The women sf writers men don’t see

In the ongoing struggle to get greater recognition for female writers of science fiction, one of the fronts surely has to be that of history. One of the points Joanna Russ made in How to Suppress Women’s Writing is that each female author is seen as something singular, a freak, standing outside a history almost entirely defined by male writers. This goes for science fiction as much as for literary fiction: in both cases it’s much easier to imagine a history written without references to women than it is to imagine the opposite. I saw this happen two years ago with the Racefail debate in online sf fandom circles as well. When pushed upon it, well meaning liberal (white) sf & fantasy readers could mention two-three writers of colour, but these were always the same two-three (Delany, Butler, perhaps Barnes or Hopkinson) everybody knows, rather than any of the hundreds of other candidates, of whom most sf readers were ignorant to a degree they were not of their white counterparts. Most of Racefail was a struggle to teach this insight to people (willfully) blind to this and to find ways to make sure this insight was not lost, through e.g. the Carl Brandon society I linked to above.

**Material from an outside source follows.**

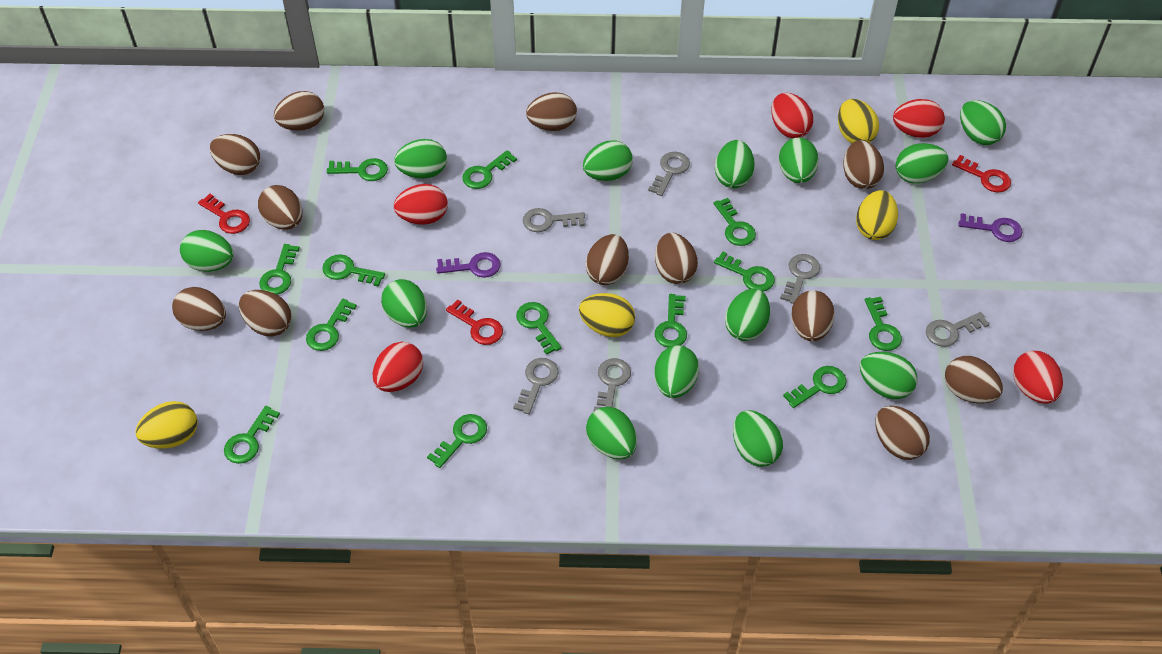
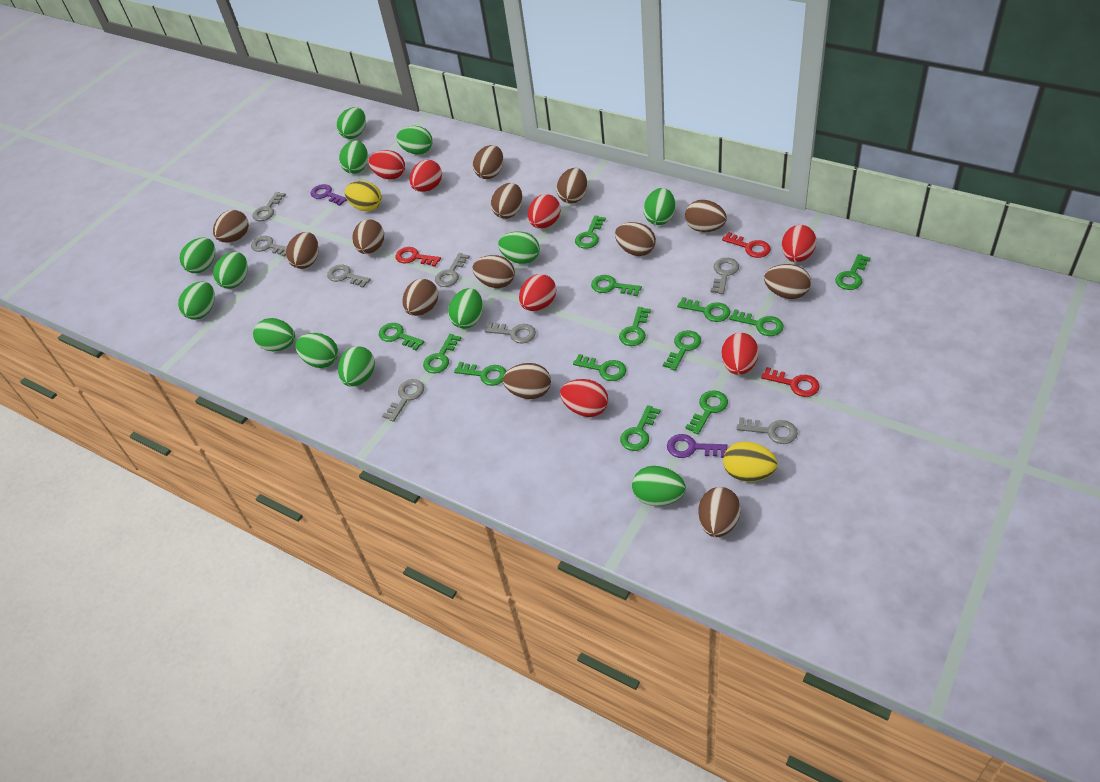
brown egg: [172,287,226,331] [210,134,260,175] [239,290,292,337] [258,185,302,230] [274,91,324,131] [526,92,577,131] [586,234,629,285] [655,233,698,284] [791,290,835,342] [843,140,884,189] [875,406,930,460] [945,356,1003,404] = 12 -> [213,210,249,243] [286,232,319,269] [352,219,384,254] [403,279,438,316] [472,255,515,288] [473,145,503,179] [491,183,523,219] [503,363,551,399] [556,168,587,204] [615,222,656,256] [685,200,727,232] [698,487,741,537] [764,264,811,299] = 13
grey key: [513,358,559,414] [523,208,585,232] [594,358,631,411] [648,152,690,196] [780,254,820,304] [926,312,990,347] = 6 -> [251,236,287,257] [252,192,286,221] [327,265,371,288] [382,379,424,422] [435,253,470,287] [484,321,536,343] [711,258,739,294] [736,417,798,444] = 8
red egg: [372,342,423,392] [394,184,448,225] [771,93,813,138] [893,99,945,138] [1013,351,1063,404] = 5 -> [368,150,405,179] [409,160,442,192] [519,274,556,311] [528,194,561,229] [560,379,608,417] [721,333,759,375] [782,225,816,262] = 7
yellow egg: [135,401,198,449] [579,293,635,337] [838,99,879,143] [856,190,898,240] = 4 -> [345,181,382,211] [723,441,777,482] = 2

Consciously or not, like writers of colour, female also sf writers get written out of science fiction’s collective awareness and sense of history, the vast mass of female writers ignored in favour of always the same outliers, their history lost in a way that means that every new high profile female science fiction writer is a novum, rather than standing in the same sort of tradition granted to male sf writers. instead she’s either evaluated in terms of that explicitely male tradition or seen as somebody who breaks with it. It’s not just that feminist or female themes and concerns get ignored and sidelined, but that the whole history of the genre can be and is defined in terms of the accomplishments of male writers, with only the occasional token female writer.

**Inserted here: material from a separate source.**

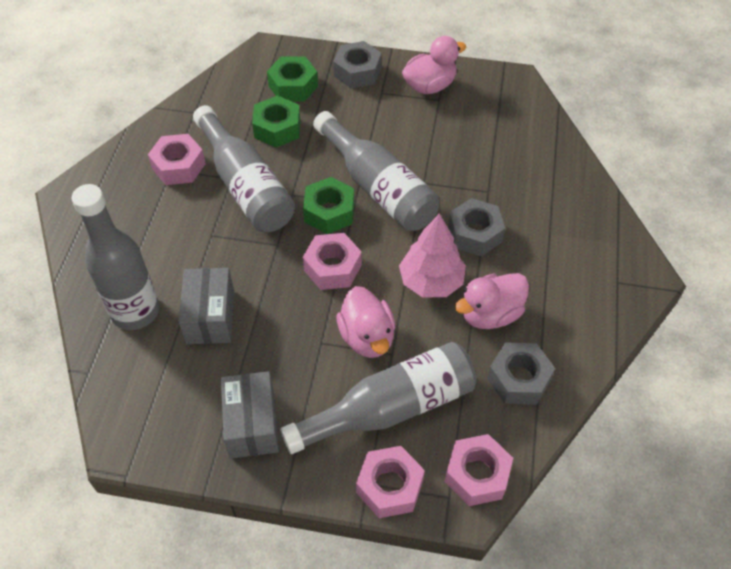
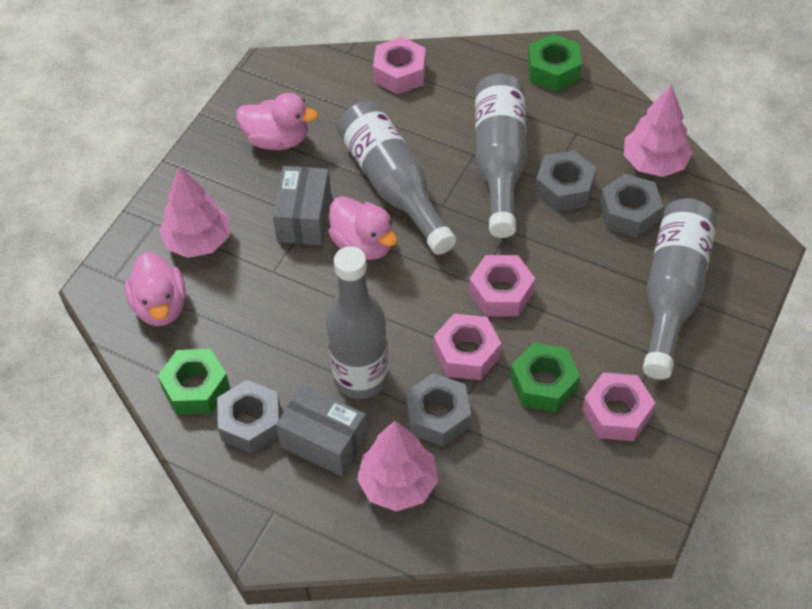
grey nut: [333,41,381,88] [448,198,505,256] [487,342,555,405] = 3 -> [217,380,281,454] [406,373,471,447] [535,150,596,212] [599,174,663,238] = 4
pink tree: [399,214,466,297] = 1 -> [159,166,230,258] [357,421,438,511] [624,85,693,177] = 3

It’s this background that makes an effort like Pre-1923 Utopias and Science Fiction by Women: A Reading List of Online Editions, hosted by the Online Books Page, so important. Inspired by L.Timmel Duchamp’s list of Science Fiction and Utopias by Women, 1818-1949, it does exactly what it says on the tin, providing a list of science fiction and utopian writing by women written before 1923 and available online. Lists like these provide context to the male dominated mainstream history of the genre, by showing how many more writers other than Mary Shelly were active before Gernsback “invented” science fiction, that the genre is build as much on a now largely submerged field of female writers as it is on their much better known male colleagues.

3 Comments

  • Jack Crow

    July 9, 2011 at 10:27 am

    While not in opposition to your broader, point – there are in fact more widely known women SF/F writers than you note: Tepper, Leguin, Cherryh, Carey, Gentle and Elliot come immediately to mind. And they are not minor. They are essential to the canon, itself.

  • Martin Wisse

    July 11, 2011 at 11:59 am

    Not minor at all, no, but it’s still imaginable to write a history of science fiction as a genre and barely mention any of them, save perhaps LeGuin.

    (It would be an interesting exercise to do the opposite, writing a female centric history of sf, one of those one page wikipedia like jobbies; perhaps I should do that…)

  • Jack Crow

    July 12, 2011 at 4:11 pm

    I don’t know, Mr. Wisse. I cannot imagine an even limited gloss of SciFi that fails to mention Cherryh, LeGuin and Norton. Not to mention McAffery.